*** Input data ***

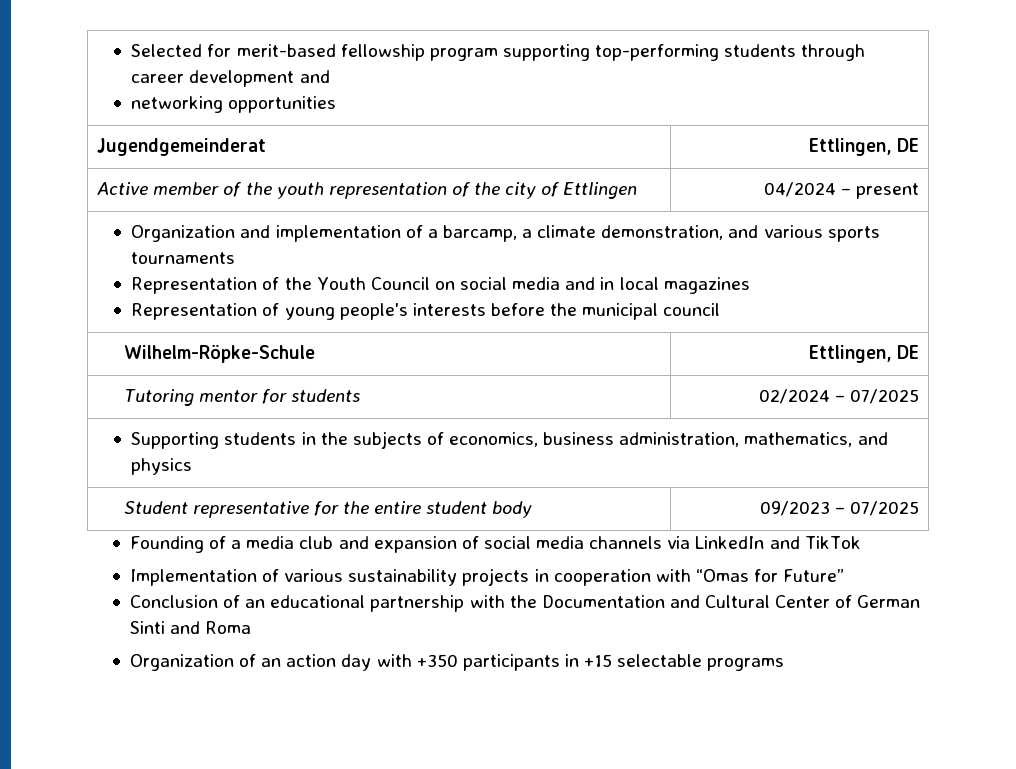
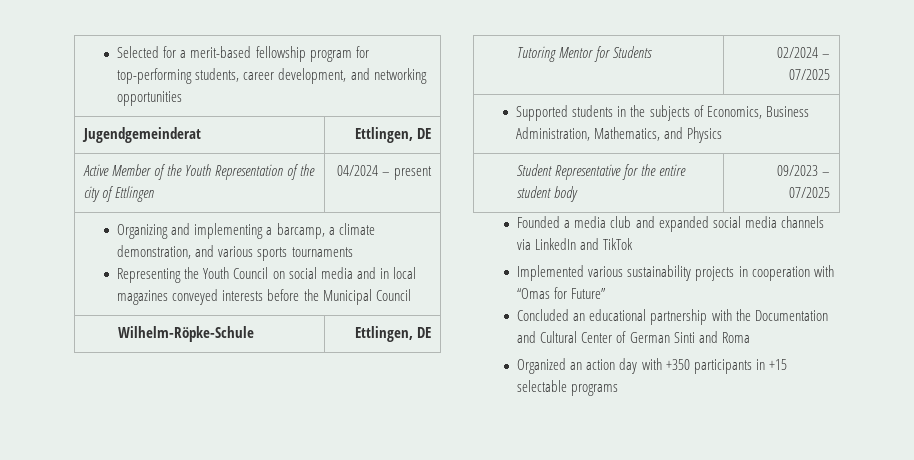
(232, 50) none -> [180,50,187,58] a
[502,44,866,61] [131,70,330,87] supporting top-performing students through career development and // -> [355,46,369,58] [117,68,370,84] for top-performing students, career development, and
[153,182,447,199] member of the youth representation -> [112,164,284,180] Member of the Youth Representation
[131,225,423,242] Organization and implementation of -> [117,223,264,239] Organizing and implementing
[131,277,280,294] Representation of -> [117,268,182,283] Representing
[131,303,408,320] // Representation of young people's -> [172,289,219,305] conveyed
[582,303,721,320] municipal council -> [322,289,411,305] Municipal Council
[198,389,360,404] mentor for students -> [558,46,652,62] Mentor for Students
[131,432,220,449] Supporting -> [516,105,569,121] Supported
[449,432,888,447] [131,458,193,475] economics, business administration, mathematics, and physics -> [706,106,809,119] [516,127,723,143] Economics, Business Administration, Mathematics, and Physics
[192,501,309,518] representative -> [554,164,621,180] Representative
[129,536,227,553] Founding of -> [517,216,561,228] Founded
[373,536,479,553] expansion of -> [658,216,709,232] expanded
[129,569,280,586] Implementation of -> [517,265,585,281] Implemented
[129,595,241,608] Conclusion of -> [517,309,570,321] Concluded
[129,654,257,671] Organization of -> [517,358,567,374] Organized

*** End of Input data ***

Try it: Leave out the pictures and restate, word for word, the lines from the top of the data through the line containing "[198,389,360,404] mentor for", both included.

Solution below:
(232, 50) none -> [180,50,187,58] a
[502,44,866,61] [131,70,330,87] supporting top-performing students through career development and // -> [355,46,369,58] [117,68,370,84] for top-performing students, career development, and
[153,182,447,199] member of the youth representation -> [112,164,284,180] Member of the Youth Representation
[131,225,423,242] Organization and implementation of -> [117,223,264,239] Organizing and implementing
[131,277,280,294] Representation of -> [117,268,182,283] Representing
[131,303,408,320] // Representation of young people's -> [172,289,219,305] conveyed
[582,303,721,320] municipal council -> [322,289,411,305] Municipal Council
[198,389,360,404] mentor for students -> [558,46,652,62] Mentor for Students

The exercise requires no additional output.